Eight years after WHO adopted a resolution to eliminate hepatitis B by the year 2030, the disease remains a global public health concern, with vertical transmission of HBV being a major obstacle to this goal. Our study aimed to determine the HBV infection status of pregnant women in South Africa at a national level to evaluate the risk of vertical transmission and provide evidence for public health decision-making. We conducted HBsAg testing on 1,942 HIV-uninfected and 2,312 HIV-infected pregnant women from South Africa's public health sector in 2017, followed by HBeAg testing on HBsAg-positive samples. Our data were stratified by five-year age groups and province. The overall HBV prevalence was 11.24% (478/4,254), significantly higher among HIV-infected women (15.83%) compared to HIV-uninfected women (5.77%, p = 0.007). HBV prevalence was highest among women 40-44 years (14.00%) and in Limpopo Province (19.35%). Coinfection rates of HIV-HBV ranged from 14.00% to 17.00% among women 15-44 years, and provincially, rates were highest in Limpopo, North West, and Western Cape Provinces (>20%). HBeAg prevalence among HBsAg positive women was 9.48%, with higher rates among HIV infected women (11.29%) compared to HIV-uninfected women (7.34%, p = 0.7931). HBeAg prevalence was highest among women 15-19 (10.81%), 20-24 (11.88%) and 40-44 years (25.00%), and provincially, highest in North West (26.67%). Our findings highlight the significant prevalence of HBV infection among pregnant women in 2017, emphasising concerns about vertical transmission, particularly given the high prevalence of HBeAg among HBsAg-positive women. We advocate for the prompt implementation of a universal birth dose of the HBV vaccine in South Africa to augment existing vaccination schedules and mitigate the risk of vertical transmission, thereby advancing progress towards WHO elimination targets.

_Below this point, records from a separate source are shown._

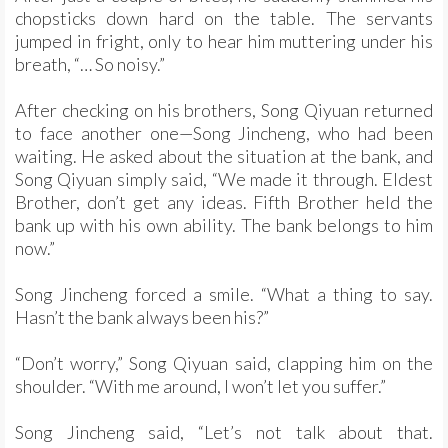
chopsticks down hard on the table. The servants
jumped in fright, only to hear him muttering under his
breath, “… So noisy.”
After checking on his brothers, Song Qiyuan returned
to face another one—Song Jincheng, who had been
waiting. He asked about the situation at the bank, and
Song Qiyuan simply said, “We made it through. Eldest
Brother, don’t get any ideas. Fifth Brother held the
bank up with his own ability. The bank belongs to him
now.”
Song Jincheng forced a smile. “What a thing to say.
Hasn’t the bank always been his?”
“Don’t worry,” Song Qiyuan said, clapping him on the
shoulder. “With me around, I won’t let you suffer.”
Song Jincheng said, “Let’s not talk about that.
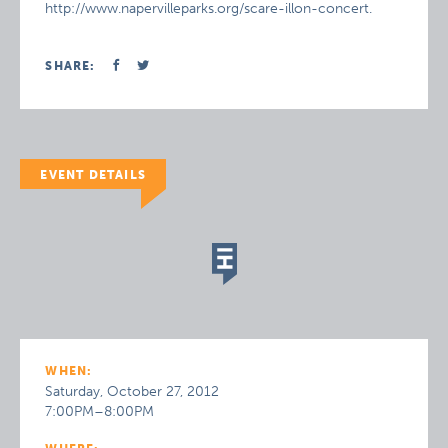
http://www.napervilleparks.org/scare-illon-concert.
SHARE:
EVENT DETAILS
WHEN:
Saturday, October 27, 2012
7:00PM–8:00PM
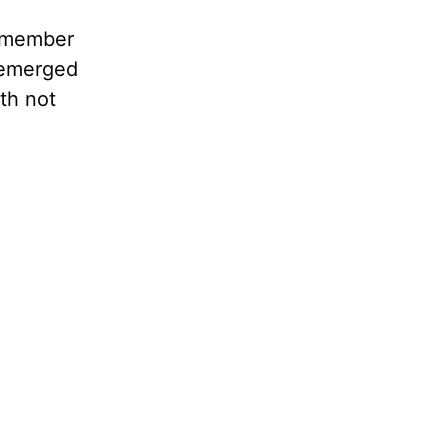
y member
y emerged
th not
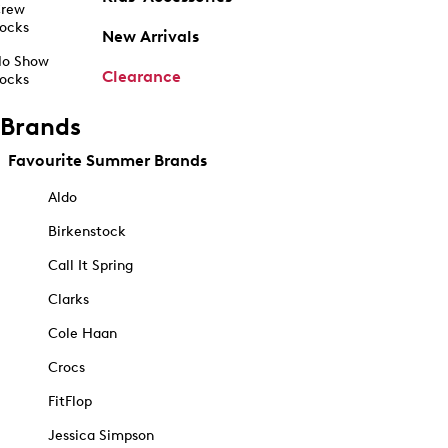
rew
ocks
New Arrivals
o Show
Clearance
ocks
Brands
Favourite Summer Brands
Aldo
Birkenstock
Call It Spring
Clarks
Cole Haan
Crocs
FitFlop
Jessica Simpson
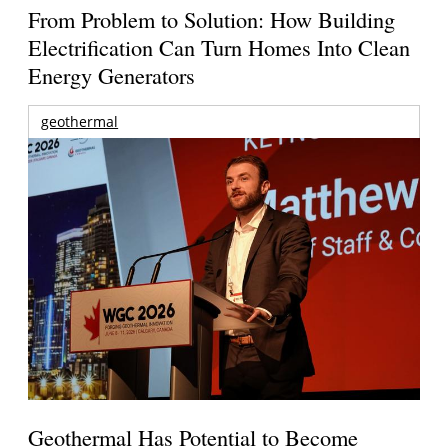
From Problem to Solution: How Building
Electrification Can Turn Homes Into Clean
Energy Generators
geothermal
Geothermal Has Potential to Become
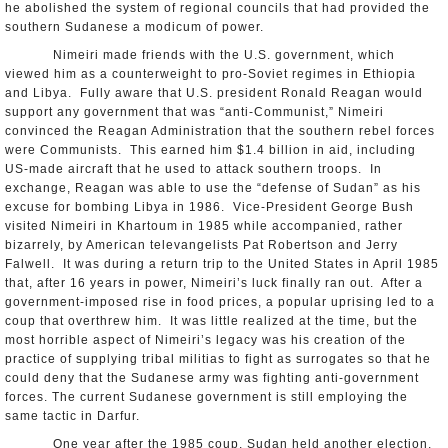
he abolished the system of regional councils that had provided the
southern Sudanese a modicum of power.
Nimeiri made friends with the U.S. government, which
viewed him as a counterweight to pro-Soviet regimes in Ethiopia
and Libya. Fully aware that U.S. president Ronald Reagan would
support any government that was “anti-Communist,” Nimeiri
convinced the Reagan Administration that the southern rebel forces
were Communists. This earned him $1.4 billion in aid, including
US-made aircraft that he used to attack southern troops. In
exchange, Reagan was able to use the “defense of Sudan” as his
excuse for bombing Libya in 1986. Vice-President George Bush
visited Nimeiri in Khartoum in 1985 while accompanied, rather
bizarrely, by American televangelists Pat Robertson and Jerry
Falwell. It was during a return trip to the United States in April 1985
that, after 16 years in power, Nimeiri’s luck finally ran out. After a
government-imposed rise in food prices, a popular uprising led to a
coup that overthrew him. It was little realized at the time, but the
most horrible aspect of Nimeiri’s legacy was his creation of the
practice of supplying tribal militias to fight as surrogates so that he
could deny that the Sudanese army was fighting anti-government
forces. The current Sudanese government is still employing the
same tactic in Darfur.
One year after the 1985 coup, Sudan held another election,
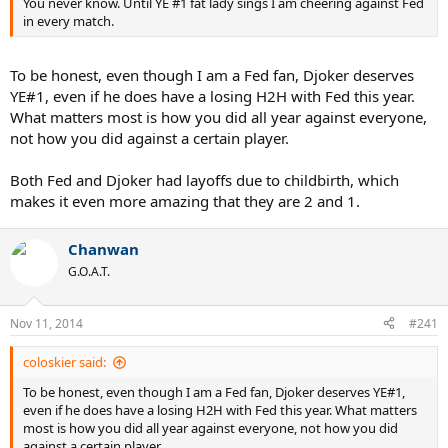
You never know. Until YE #1 fat lady sings I am cheering against Fed
in every match.
To be honest, even though I am a Fed fan, Djoker deserves
YE#1, even if he does have a losing H2H with Fed this year.
What matters most is how you did all year against everyone,
not how you did against a certain player.
Both Fed and Djoker had layoffs due to childbirth, which
makes it even more amazing that they are 2 and 1.
Chanwan
G.O.A.T.
Nov 11, 2014
#241
coloskier said:
To be honest, even though I am a Fed fan, Djoker deserves YE#1,
even if he does have a losing H2H with Fed this year. What matters
most is how you did all year against everyone, not how you did
against a certain player.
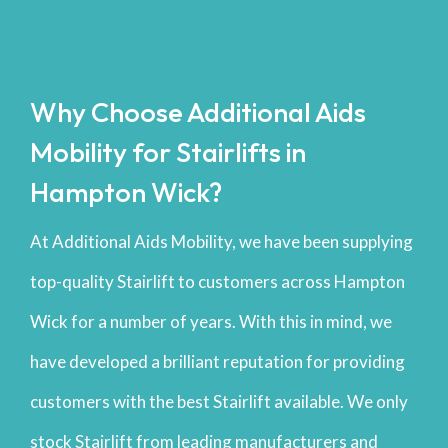
Why Choose Additional Aids
Mobility for Stairlifts in
Hampton Wick?
At Additional Aids Mobility, we have been supplying
top-quality Stairlift to customers across Hampton
Wick for a number of years. With this in mind, we
have developed a brilliant reputation for providing
customers with the best Stairlift available. We only
stock Stairlift from leading manufacturers and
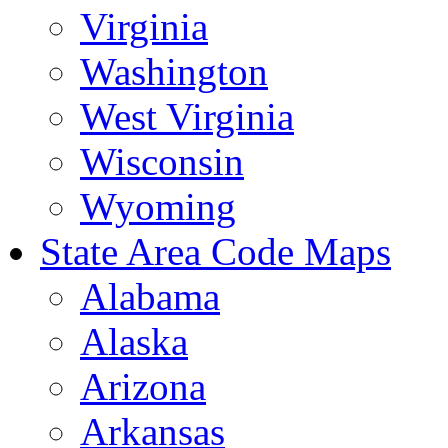
Virginia
Washington
West Virginia
Wisconsin
Wyoming
State Area Code Maps
Alabama
Alaska
Arizona
Arkansas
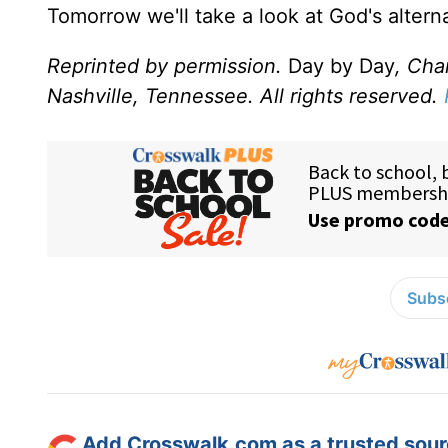
Tomorrow we'll take a look at God's altern
Reprinted by permission.
Day by Day
, Cha
Nashville, Tennessee. All rights reserved.
Subsc
Add Crosswalk.com as a trusted sourc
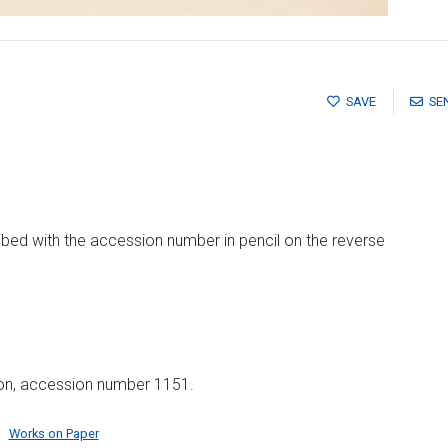
SAVE
SE
ibed with the accession number in pencil on the reverse
ion, accession number 1151.
Works on Paper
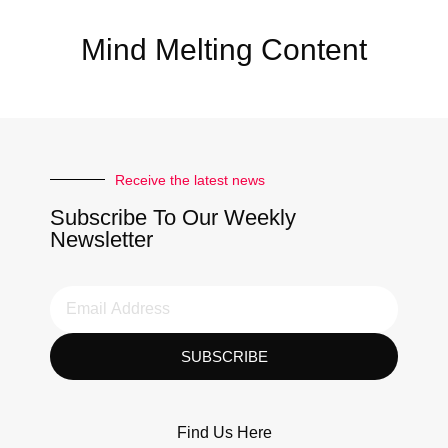
Mind Melting Content
Receive the latest news
Subscribe To Our Weekly
Newsletter
SUBSCRIBE
Find Us Here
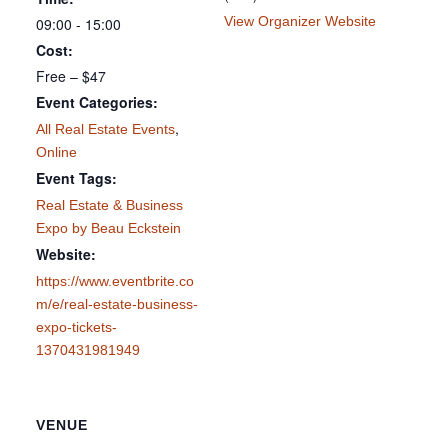
View Organizer Website
09:00 - 15:00
Cost:
Free – $47
Event Categories:
,
All Real Estate Events
Online
Event Tags:
Real Estate & Business
Expo by Beau Eckstein
Website:
https://www.eventbrite.co
m/e/real-estate-business-
expo-tickets-
1370431981949
VENUE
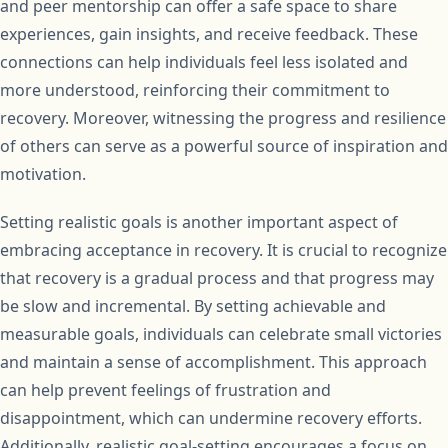
and peer mentorship can offer a safe space to share
experiences, gain insights, and receive feedback. These
connections can help individuals feel less isolated and
more understood, reinforcing their commitment to
recovery. Moreover, witnessing the progress and resilience
of others can serve as a powerful source of inspiration and
motivation.
Setting realistic goals is another important aspect of
embracing acceptance in recovery. It is crucial to recognize
that recovery is a gradual process and that progress may
be slow and incremental. By setting achievable and
measurable goals, individuals can celebrate small victories
and maintain a sense of accomplishment. This approach
can help prevent feelings of frustration and
disappointment, which can undermine recovery efforts.
Additionally, realistic goal-setting encourages a focus on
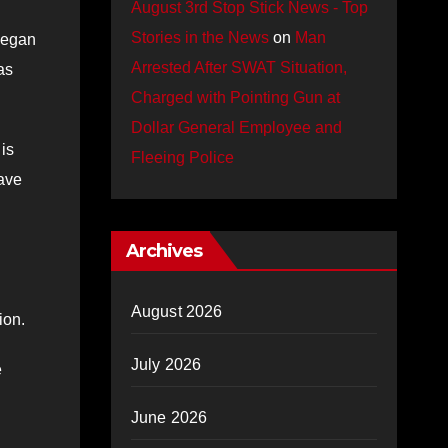
August 3rd Stop Stick News - Top
Stories in the News
on
Man
began
Arrested After SWAT Situation,
as
Charged with Pointing Gun at
Dollar General Employee and
is
Fleeing Police
have
Archives
August 2026
ion.
July 2026
e
June 2026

在世界卫生组织通过到2030年消除乙型肝炎的决议八年之后,该疾病仍然是全球公共卫生问题,乙肝病毒的垂直传播是实现这一目标的主要障碍。我们的研究旨在确定南非全国范围内孕妇的乙肝病毒感染状况,以评估垂直传播风险,并为公共卫生决策提供依据。2017年,我们对来自南非公共卫生部门的1942名未感染艾滋病毒和2312名感染艾滋病毒的孕妇进行了乙肝表面抗原检测,随后对乙肝表面抗原阳性样本进行了乙肝e抗原检测。我们的数据按五岁年龄组和省份进行分层。总体乙肝病毒流行率为11.24%(478/4254),感染艾滋病毒的女性(15.83%)明显高于未感染艾滋病毒的女性(5.77%,p = 0.007)。乙肝病毒流行率在40 - 44岁女性中最高(14.00%),在林波波省最高(19.35%)。15 - 44岁女性中艾滋病毒与乙肝病毒的合并感染率在14.00%至17.00%之间,在省级层面,林波波省、西北省和西开普省的合并感染率最高(>20%)。乙肝表面抗原阳性女性中乙肝e抗原流行率为9.48%,感染艾滋病毒的女性(11.29%)高于未感染艾滋病毒的女性(7.34%,p = 0.7931)。乙肝e抗原流行率在15 - 19岁(10.81%)、20 - 24岁(11.88%)和40 - 44岁女性中最高(25.00%),在省级层面,西北省最高(26.67%)。我们的研究结果突出了2017年孕妇中乙肝病毒感染的显著流行情况,强调了对垂直传播的担忧,特别是考虑到乙肝表面抗原阳性女性中乙肝e抗原的高流行率。我们主张在南非迅速实施普遍的乙肝疫苗出生剂量接种,以加强现有的疫苗接种计划并降低垂直传播风险,从而推动朝着世界卫生组织消除目标取得进展。